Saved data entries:
==================================================
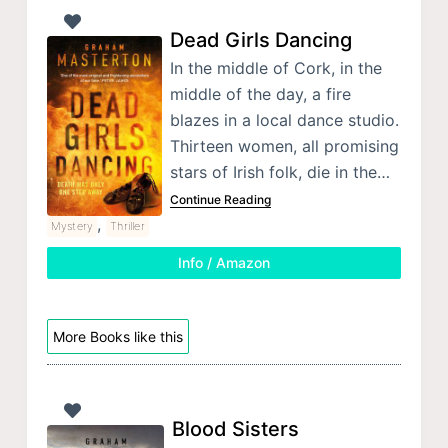
Dead Girls Dancing
In the middle of Cork, in the
middle of the day, a fire
blazes in a local dance studio.
Thirteen women, all promising
stars of Irish folk, die in the…
Continue Reading
,
Mystery
Thriller
Info / Amazon
More Books like this
Blood Sisters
==================================================
◆ Problem ◆
Output every entry exactly, leaving out pictures.

◆ Response area ◆
Dead Girls Dancing
In the middle of Cork, in the
middle of the day, a fire
blazes in a local dance studio.
Thirteen women, all promising
stars of Irish folk, die in the…
Continue Reading
,
Mystery
Thriller
Info / Amazon
More Books like this
Blood Sisters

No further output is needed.